Home/Concepts/Artificial Intelligence/Decision Trees and Random Forests

Decision Trees and Random Forests

Build ensemble models and visualize decision boundaries

⏱️ 26 min⚡ 20 interactions

What are Decision Trees?

Decision Trees are intuitive ML models that make decisions by asking a series of yes/no questions. Think of it like a flowchart - you start at the top and follow branches until you reach a decision. Random Forests combine many trees to create more powerful, accurate predictions.

💡 The Core Idea

🌳

Single Tree

One flowchart, clear logic, but prone to overfitting

🌲

Random Forest

Many trees voting together, more robust and accurate

🎯

Ensemble Power

Wisdom of crowds - average many predictions for better results

Decision Tree Construction: The CART Algorithm

🌳 How Trees Grow: Recursive Partitioning

The Greedy Algorithm

• Goal: Split data into increasingly pure subsets until stopping criteria met

• Approach: Greedy - choose best split at each node (no backtracking)

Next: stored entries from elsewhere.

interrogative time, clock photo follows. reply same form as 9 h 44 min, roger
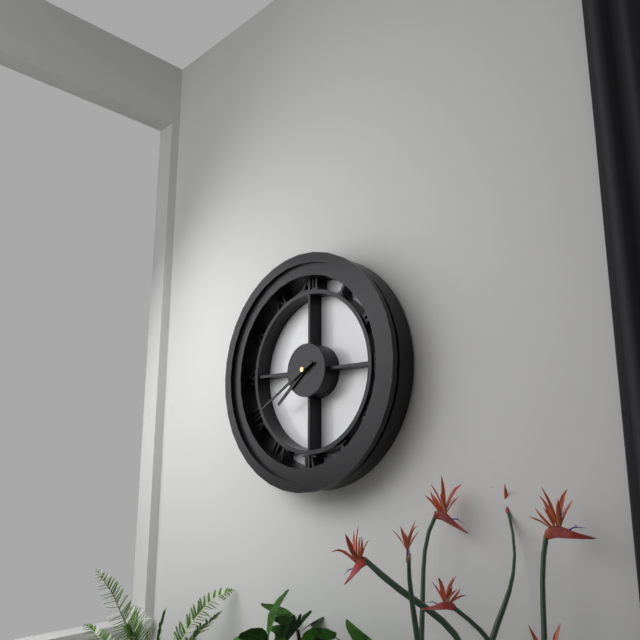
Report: 7 h 40 min
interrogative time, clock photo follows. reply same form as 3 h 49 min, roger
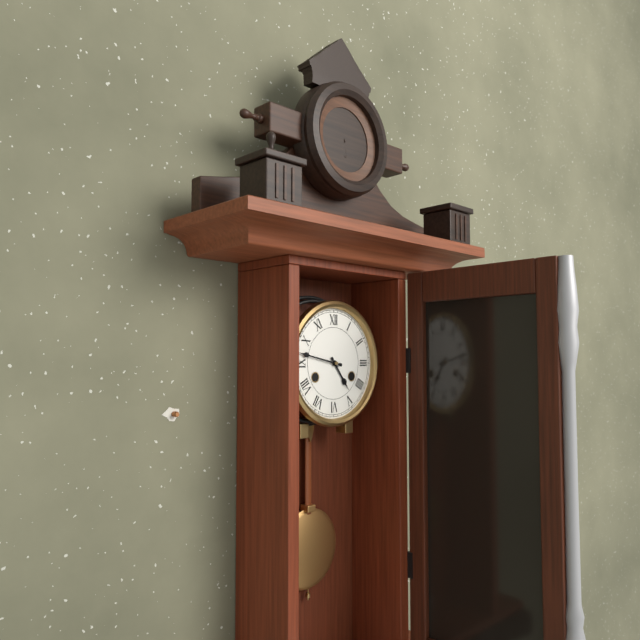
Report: 4 h 47 min
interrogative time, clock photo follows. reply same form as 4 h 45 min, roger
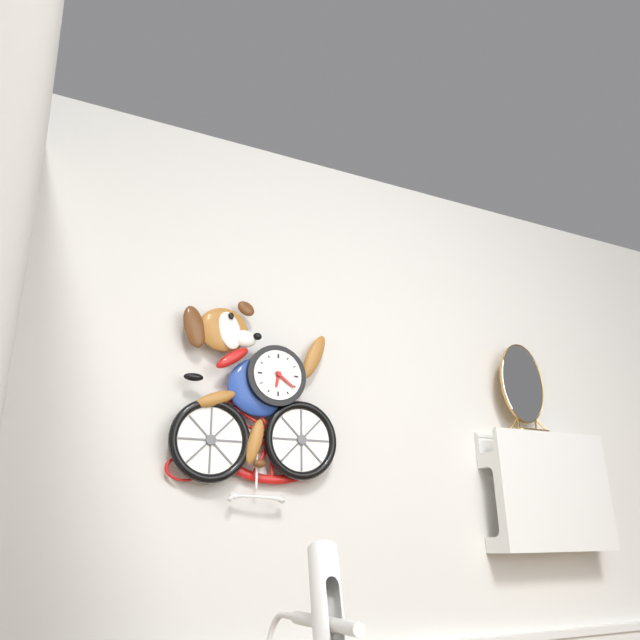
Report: 6 h 21 min
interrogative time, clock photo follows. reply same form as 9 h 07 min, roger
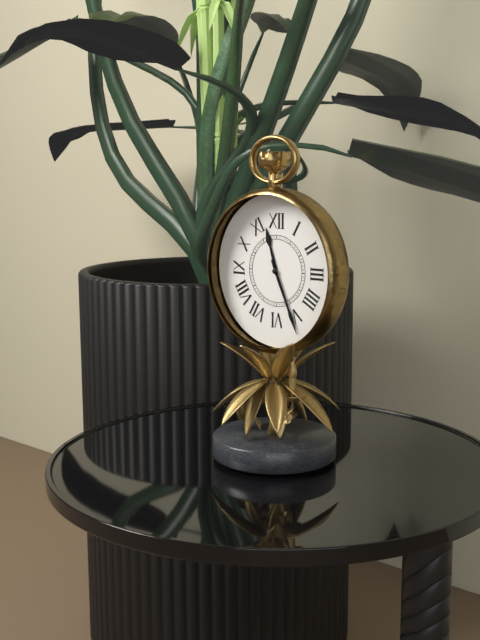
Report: 11 h 26 min
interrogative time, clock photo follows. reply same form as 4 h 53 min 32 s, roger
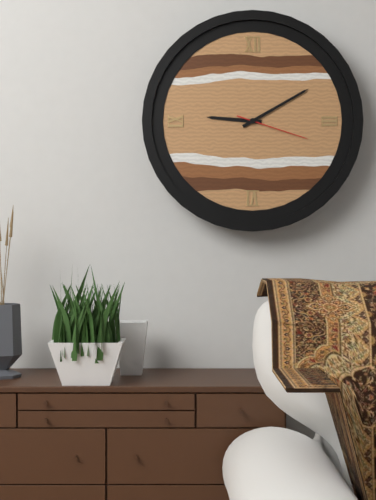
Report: 9 h 10 min 18 s
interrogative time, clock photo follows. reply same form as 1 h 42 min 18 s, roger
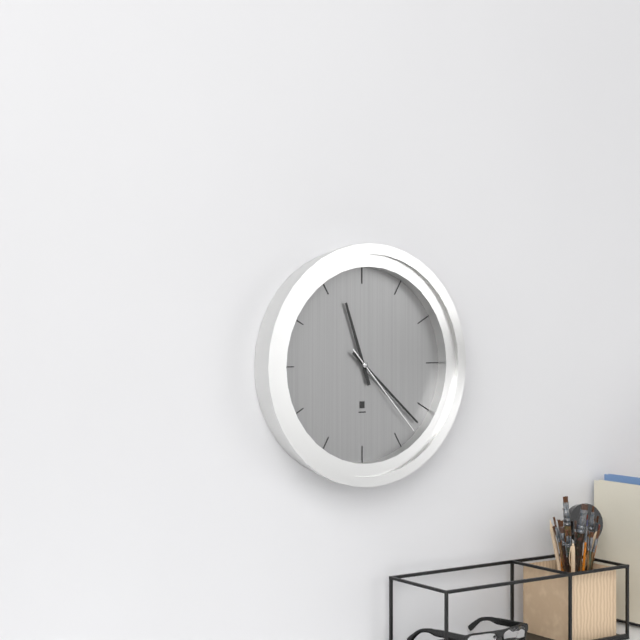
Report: 11 h 22 min 23 s
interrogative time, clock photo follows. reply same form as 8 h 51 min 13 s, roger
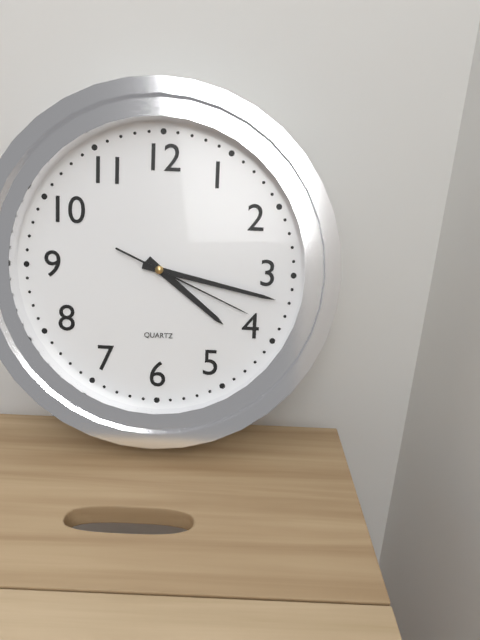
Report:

• Result: Tree structure where each leaf represents a prediction

function BuildTree(data, depth):

if stopping_condition(data, depth):

return LeafNode(majority_class(data))

best_split = find_best_split(data) // key step!

left_data, right_data = split(data, best_split)

left_subtree = BuildTree(left_data, depth+1)

right_subtree = BuildTree(right_data, depth+1)

return DecisionNode(best_split, left_subtree, right_subtree)

🔍 Finding the Best Split

Step 1: Evaluate All Possible Splits

• For each feature: Try every possible threshold value

- Numerical: Age ≥ 30? Income ≥ $50K? (many thresholds)

- Categorical: City = "NY"? Color ∈ {"Red", "Blue"}?

• Calculate impurity reduction:

ΔImpurity = I(parent) - (N_left/N) I(left) - (N_right/N) I(right)

Where I() is Gini or Entropy, N is number of samples

Step 2: Choose Split with Maximum Gain

• Information Gain: How much does this split reduce uncertainty?

Gain = H(parent) - Σ (N_child/N_total) H(child)

• Pick feature and threshold with highest gain

• Tie-breaking: First encountered or random

Example: Loan Approval Dataset

100 samples: 60 approved, 40 denied

Split 1: Age ≥ 30

Left (Age ≥ 30): 50 approved, 10 denied → Gini = 0.267

Right (Age < 30): 10 approved, 30 denied → Gini = 0.375

Weighted Gini = 0.60 × 0.267 + 0.40 × 0.375 = 0.310

Split 2: Income ≥ $50K

Left (Income ≥ $50K): 55 approved, 15 denied → Gini = 0.347

Right (Income < $50K): 5 approved, 25 denied → Gini = 0.278

Weighted Gini = 0.70 × 0.347 + 0.30 × 0.278 = 0.326

→ Choose Age ≥ 30 (lower impurity = better split!)

🛑 Stopping Criteria

Stop splitting when ANY of these conditions met:

1. Maximum Depth Reached

• depth ≥ max_depth (e.g., 10)
• Prevents overly complex trees
• Typical: 3-10 for good generalization

2. Too Few Samples

• N_node < min_samples_split (e.g., 10)
• Not enough data to split reliably
• Prevents fitting noise

3. Pure Node

• All samples same class (Gini=0)
• Perfect classification achieved
• No benefit from further splitting

4. No Information Gain

• Best split doesn't reduce impurity
• Features exhausted or uninformative
• Can't improve predictions

⏱️ Computational Complexity

Training Complexity

O(n × m × log n)

where n = samples, m = features

• For each feature (m):

- Sort samples by feature value: O(n log n)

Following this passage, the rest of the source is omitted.